His wife was a doctor (she craftily joined my unit in General Hospital, Colombo) and she went to UK before me.
Her plan was to get the VISA formalities attended in Colombo while working in General Hospital.
She had no understanding in haematology and I had to do all the bone marrow biopsies and venipunctures.
By the way, by shear accident I diagnosed a case of Red Cell Leukaemia!
Her mother could not speak a word in English and I was coerced to accompany her.
I said yes.
One day this old lady came to me and said Vi Ka Ra Ge.
I was puzzled and the street name was Vicarage Road.
First Kota Uda and now Vi Ka Ra Ge and I kept myself self amused.
On the 10th day this woman (lady part is dropped now) gave me the Eviction Notice (on a Saturday).
I was shocked!
I paid a courtesy call having secured a job and they had moved out of Vicarage Road, Watford.
I never so them again.
I stayed in two other places and I was dished out in 4 days and 7 days unceremoniously.
So never trust a guy who offer you help abroad.
I packed my things quickly and on Sunday morning went out looking for a cheap motel.
I found a nice Italian, Bed and Breakfast Hotel in Surrey Garden and moved in, the same evening.
Then one evening I gave a call to our principal's sister in law looking for a cheaper annex.
She was working when I called her.
She understood my plight instantly.
She asked me to pack the things and you come and stay with us until a suitable place is found.
After work she came with her husband and picked me up.
First lesson was to cook my food and gave me simple instructions like raw milk for coconut milk.
She found me an annex for 150 pounds (half the price of the hotel).
I had to put 50 pense for the heating in the night.
Month's expense with food was 200 pounds.
After the breakfast I come out to spent the day inside the tube (train) for heating.
The tube was filthy those days.
Coffee was the worst and Kentucky and Macdonald were non existent.
Chinese fish and chips with food additives were cheap.
Changed to Yorkshire fish and chips later.

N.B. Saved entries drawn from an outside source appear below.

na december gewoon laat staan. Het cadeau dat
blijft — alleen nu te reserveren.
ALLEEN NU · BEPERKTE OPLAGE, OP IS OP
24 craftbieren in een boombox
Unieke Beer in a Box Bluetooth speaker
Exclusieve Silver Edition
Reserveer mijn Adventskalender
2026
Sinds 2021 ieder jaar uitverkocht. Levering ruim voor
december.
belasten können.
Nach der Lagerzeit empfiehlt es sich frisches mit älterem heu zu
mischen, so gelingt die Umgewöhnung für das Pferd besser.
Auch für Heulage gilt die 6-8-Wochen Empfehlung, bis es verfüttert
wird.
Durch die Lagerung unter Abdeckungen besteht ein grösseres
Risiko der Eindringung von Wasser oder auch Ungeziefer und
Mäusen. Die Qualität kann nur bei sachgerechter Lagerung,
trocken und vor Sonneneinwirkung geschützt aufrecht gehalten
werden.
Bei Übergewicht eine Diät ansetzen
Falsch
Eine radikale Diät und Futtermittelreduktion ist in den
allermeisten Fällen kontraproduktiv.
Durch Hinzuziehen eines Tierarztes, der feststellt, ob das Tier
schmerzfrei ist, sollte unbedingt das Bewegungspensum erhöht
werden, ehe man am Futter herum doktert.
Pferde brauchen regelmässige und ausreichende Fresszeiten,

I really enjoyed the two month sojourn in the city of London and all the bookshops, computer shops and stamp (philates) shops.

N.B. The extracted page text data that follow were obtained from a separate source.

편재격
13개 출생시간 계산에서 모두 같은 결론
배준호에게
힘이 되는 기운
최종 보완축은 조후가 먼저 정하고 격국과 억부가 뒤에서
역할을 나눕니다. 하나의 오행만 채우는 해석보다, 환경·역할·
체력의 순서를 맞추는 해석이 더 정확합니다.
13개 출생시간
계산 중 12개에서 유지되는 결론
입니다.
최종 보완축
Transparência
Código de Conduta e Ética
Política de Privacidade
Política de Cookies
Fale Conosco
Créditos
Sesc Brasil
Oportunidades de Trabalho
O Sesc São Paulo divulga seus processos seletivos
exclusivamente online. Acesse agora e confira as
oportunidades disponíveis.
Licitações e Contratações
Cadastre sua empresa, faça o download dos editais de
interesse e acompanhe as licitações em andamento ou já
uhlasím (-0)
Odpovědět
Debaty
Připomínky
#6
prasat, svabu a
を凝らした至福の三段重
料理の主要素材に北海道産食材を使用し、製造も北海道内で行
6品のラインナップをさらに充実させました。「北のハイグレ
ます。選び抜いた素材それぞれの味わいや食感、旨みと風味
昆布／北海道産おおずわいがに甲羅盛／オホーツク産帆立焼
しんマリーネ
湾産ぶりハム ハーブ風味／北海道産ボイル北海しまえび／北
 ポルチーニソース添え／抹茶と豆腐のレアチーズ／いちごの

Tottenham Court Road was my favourite.
It had Indian Kashmir Sari shops from where I bought two saries for my mother and my mother in law for our wedding.
Within two months I found a job in Yorkshire and never had to look back.
I made good friends too.
I went to New Zealand for two decades later.
There I met lovely Ceylonese friends who helped me in various ways throughout my stay.
I do not like New Zealanders and never went back.
Now I am in a third country in my retirement.